Transcribed page text:
*****
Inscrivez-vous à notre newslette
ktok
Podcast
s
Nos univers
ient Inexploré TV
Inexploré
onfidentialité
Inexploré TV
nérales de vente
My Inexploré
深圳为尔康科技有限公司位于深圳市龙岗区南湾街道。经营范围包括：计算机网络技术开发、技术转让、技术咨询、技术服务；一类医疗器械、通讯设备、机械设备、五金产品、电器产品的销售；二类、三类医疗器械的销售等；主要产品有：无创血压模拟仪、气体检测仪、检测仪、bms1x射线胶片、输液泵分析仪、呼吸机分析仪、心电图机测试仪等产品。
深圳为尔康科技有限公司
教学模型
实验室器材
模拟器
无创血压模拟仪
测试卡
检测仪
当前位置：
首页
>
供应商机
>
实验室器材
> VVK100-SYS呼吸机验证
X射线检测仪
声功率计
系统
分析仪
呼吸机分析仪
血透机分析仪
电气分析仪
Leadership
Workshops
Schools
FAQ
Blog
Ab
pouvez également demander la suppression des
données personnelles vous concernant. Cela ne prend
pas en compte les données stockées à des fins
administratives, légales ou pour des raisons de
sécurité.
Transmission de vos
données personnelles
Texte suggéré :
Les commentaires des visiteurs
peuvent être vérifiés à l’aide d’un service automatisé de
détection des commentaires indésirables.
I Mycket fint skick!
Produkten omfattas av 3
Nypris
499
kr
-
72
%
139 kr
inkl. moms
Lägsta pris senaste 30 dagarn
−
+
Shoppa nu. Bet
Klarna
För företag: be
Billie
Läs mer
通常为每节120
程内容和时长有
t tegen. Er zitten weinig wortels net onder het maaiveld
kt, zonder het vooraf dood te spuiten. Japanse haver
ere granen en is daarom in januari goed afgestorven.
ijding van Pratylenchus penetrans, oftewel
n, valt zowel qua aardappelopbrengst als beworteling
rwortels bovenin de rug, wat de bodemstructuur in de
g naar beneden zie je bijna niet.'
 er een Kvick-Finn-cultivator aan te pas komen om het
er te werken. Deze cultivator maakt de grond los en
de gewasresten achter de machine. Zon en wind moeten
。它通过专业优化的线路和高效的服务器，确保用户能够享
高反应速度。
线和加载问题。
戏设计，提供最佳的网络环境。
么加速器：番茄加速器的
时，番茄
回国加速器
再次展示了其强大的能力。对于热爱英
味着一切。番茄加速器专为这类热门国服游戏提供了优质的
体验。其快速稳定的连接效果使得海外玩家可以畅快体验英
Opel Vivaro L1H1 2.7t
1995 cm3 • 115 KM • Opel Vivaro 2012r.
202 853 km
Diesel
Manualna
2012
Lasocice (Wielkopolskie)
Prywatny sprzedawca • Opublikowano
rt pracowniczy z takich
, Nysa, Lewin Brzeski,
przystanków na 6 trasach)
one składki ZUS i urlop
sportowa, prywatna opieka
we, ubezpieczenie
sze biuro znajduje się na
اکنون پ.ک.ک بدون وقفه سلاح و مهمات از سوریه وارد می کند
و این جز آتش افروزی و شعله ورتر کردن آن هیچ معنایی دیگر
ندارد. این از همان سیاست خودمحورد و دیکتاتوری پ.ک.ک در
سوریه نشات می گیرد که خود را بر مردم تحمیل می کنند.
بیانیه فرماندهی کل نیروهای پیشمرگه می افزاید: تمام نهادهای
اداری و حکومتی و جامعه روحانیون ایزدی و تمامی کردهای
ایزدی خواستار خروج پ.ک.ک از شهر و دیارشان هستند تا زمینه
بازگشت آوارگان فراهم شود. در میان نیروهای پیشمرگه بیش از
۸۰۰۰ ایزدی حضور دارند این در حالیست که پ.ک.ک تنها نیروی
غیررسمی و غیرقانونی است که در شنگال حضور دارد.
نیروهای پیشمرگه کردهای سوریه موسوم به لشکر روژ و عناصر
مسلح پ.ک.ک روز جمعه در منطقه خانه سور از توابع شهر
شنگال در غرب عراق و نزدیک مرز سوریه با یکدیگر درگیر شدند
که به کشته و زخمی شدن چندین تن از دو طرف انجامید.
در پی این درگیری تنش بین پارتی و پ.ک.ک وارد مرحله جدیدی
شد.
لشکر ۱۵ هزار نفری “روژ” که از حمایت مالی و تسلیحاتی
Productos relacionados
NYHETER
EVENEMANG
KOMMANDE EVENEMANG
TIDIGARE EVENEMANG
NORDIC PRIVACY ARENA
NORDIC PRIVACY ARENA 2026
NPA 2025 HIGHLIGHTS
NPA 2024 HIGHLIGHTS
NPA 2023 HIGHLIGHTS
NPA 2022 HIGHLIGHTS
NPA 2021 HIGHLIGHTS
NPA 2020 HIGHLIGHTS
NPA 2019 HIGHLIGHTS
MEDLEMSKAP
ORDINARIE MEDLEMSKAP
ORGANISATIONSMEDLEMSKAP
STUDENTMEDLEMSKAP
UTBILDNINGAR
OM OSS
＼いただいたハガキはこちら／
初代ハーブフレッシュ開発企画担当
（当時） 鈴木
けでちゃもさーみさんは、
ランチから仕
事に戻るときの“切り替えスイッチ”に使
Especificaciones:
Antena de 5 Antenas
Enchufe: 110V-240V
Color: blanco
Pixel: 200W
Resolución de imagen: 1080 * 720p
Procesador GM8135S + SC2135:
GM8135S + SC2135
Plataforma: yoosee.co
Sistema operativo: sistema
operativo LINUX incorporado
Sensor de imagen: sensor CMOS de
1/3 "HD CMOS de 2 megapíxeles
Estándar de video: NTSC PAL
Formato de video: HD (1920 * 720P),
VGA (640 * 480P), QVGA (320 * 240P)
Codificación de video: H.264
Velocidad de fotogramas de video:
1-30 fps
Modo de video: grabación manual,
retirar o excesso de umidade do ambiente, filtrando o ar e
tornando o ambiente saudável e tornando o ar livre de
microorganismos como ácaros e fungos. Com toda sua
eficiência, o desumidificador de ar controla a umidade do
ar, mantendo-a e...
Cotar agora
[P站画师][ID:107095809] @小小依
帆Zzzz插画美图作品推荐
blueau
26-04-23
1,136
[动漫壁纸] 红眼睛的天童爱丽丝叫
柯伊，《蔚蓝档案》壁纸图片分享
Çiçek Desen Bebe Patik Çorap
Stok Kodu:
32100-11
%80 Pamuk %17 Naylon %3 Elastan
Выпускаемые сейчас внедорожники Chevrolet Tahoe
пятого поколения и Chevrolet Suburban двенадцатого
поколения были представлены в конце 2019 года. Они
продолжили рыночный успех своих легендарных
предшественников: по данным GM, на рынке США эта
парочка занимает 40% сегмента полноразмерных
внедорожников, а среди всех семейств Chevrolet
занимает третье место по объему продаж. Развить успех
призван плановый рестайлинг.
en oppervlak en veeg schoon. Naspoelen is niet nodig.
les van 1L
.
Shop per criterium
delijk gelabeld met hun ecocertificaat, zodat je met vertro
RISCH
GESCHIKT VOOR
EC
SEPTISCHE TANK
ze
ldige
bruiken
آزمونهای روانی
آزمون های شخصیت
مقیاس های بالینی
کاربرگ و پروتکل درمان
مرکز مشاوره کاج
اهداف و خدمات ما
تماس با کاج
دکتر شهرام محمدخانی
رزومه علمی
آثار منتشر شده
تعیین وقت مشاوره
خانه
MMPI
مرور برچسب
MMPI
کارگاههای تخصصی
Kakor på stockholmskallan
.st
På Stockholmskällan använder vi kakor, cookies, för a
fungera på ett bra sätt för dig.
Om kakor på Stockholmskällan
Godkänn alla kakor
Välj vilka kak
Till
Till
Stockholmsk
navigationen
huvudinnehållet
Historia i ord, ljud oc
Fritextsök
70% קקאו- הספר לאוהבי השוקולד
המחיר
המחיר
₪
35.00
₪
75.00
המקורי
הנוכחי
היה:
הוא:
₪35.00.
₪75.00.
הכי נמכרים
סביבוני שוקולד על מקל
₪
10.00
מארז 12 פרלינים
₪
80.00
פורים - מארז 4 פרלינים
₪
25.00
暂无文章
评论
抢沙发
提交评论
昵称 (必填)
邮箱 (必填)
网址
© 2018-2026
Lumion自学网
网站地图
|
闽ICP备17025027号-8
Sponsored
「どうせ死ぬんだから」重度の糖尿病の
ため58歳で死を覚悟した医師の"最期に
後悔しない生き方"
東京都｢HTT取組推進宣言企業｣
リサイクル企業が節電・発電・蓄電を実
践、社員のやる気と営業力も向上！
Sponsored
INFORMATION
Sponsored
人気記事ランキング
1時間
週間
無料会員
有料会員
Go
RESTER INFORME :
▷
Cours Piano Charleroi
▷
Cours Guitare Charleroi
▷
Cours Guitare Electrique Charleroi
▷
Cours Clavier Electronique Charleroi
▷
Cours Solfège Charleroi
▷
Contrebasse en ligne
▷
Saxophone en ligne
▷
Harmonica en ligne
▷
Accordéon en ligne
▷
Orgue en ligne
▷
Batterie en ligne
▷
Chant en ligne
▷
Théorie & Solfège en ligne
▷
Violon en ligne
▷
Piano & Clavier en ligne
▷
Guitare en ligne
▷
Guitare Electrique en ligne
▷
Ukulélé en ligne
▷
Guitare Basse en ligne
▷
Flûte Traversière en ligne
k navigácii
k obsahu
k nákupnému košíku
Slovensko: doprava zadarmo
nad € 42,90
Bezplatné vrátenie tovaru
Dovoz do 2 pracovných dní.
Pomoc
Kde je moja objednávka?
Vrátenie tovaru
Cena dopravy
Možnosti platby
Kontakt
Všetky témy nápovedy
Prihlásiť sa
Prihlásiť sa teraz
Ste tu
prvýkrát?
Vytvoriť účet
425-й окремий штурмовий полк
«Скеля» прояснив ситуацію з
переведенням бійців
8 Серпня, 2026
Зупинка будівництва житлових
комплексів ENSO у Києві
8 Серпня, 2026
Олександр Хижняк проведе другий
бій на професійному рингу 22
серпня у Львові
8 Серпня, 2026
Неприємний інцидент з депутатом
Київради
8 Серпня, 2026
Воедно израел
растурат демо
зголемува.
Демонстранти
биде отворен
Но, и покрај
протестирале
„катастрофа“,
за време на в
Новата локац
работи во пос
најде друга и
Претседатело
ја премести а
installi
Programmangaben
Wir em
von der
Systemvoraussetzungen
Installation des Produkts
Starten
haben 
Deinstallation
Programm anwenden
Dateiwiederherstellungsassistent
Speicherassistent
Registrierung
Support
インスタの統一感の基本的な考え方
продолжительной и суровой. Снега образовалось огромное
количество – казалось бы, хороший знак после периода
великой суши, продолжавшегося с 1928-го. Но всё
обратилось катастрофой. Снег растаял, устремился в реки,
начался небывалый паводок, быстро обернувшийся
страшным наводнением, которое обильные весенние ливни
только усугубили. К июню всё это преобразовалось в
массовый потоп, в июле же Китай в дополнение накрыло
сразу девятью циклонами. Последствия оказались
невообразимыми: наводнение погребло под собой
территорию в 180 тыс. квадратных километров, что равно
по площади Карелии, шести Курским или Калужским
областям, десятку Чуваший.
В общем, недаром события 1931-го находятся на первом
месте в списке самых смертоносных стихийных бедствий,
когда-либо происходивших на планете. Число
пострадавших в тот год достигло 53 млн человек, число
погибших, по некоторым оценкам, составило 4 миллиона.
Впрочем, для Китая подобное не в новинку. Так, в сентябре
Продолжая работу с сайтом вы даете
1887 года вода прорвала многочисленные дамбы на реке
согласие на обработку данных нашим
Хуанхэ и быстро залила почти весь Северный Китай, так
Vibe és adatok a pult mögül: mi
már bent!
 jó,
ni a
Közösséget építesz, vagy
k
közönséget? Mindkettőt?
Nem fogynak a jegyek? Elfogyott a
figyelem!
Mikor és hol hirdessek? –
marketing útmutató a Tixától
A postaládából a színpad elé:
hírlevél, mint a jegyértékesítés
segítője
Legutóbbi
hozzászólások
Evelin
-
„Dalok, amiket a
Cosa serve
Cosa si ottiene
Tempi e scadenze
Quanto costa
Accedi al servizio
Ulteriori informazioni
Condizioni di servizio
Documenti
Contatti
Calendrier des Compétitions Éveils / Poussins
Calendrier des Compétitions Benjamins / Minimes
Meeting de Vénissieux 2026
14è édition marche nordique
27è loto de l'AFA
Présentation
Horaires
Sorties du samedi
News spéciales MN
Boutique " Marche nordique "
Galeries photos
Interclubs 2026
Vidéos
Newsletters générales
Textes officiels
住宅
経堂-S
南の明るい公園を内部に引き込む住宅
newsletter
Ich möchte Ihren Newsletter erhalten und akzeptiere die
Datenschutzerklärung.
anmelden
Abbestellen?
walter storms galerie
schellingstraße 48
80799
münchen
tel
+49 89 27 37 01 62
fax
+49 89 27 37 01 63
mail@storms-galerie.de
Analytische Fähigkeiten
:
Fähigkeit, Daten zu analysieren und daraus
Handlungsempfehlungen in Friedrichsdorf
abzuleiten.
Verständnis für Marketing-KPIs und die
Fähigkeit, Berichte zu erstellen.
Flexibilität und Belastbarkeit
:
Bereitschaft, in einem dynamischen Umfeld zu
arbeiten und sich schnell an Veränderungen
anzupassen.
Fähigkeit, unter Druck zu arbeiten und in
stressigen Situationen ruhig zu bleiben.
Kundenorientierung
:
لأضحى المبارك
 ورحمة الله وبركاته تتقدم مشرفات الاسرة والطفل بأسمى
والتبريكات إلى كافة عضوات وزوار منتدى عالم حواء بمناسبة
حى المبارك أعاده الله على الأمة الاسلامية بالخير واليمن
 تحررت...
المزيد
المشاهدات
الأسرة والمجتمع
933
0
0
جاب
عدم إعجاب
*****
→ **Your instructions**:
Pull out every line of the records from the very first one through the line that contains "Transmission de vos", and reproduce those lines word for word.

→ **Completed exercise**:
Inscrivez-vous à notre newslette
ktok
Podcast
s
Nos univers
ient Inexploré TV
Inexploré
onfidentialité
Inexploré TV
nérales de vente
My Inexploré
深圳为尔康科技有限公司位于深圳市龙岗区南湾街道。经营范围包括：计算机网络技术开发、技术转让、技术咨询、技术服务；一类医疗器械、通讯设备、机械设备、五金产品、电器产品的销售；二类、三类医疗器械的销售等；主要产品有：无创血压模拟仪、气体检测仪、检测仪、bms1x射线胶片、输液泵分析仪、呼吸机分析仪、心电图机测试仪等产品。
深圳为尔康科技有限公司
教学模型
实验室器材
模拟器
无创血压模拟仪
测试卡
检测仪
当前位置：
首页
>
供应商机
>
实验室器材
> VVK100-SYS呼吸机验证
X射线检测仪
声功率计
系统
分析仪
呼吸机分析仪
血透机分析仪
电气分析仪
Leadership
Workshops
Schools
FAQ
Blog
Ab
pouvez également demander la suppression des
données personnelles vous concernant. Cela ne prend
pas en compte les données stockées à des fins
administratives, légales ou pour des raisons de
sécurité.
Transmission de vos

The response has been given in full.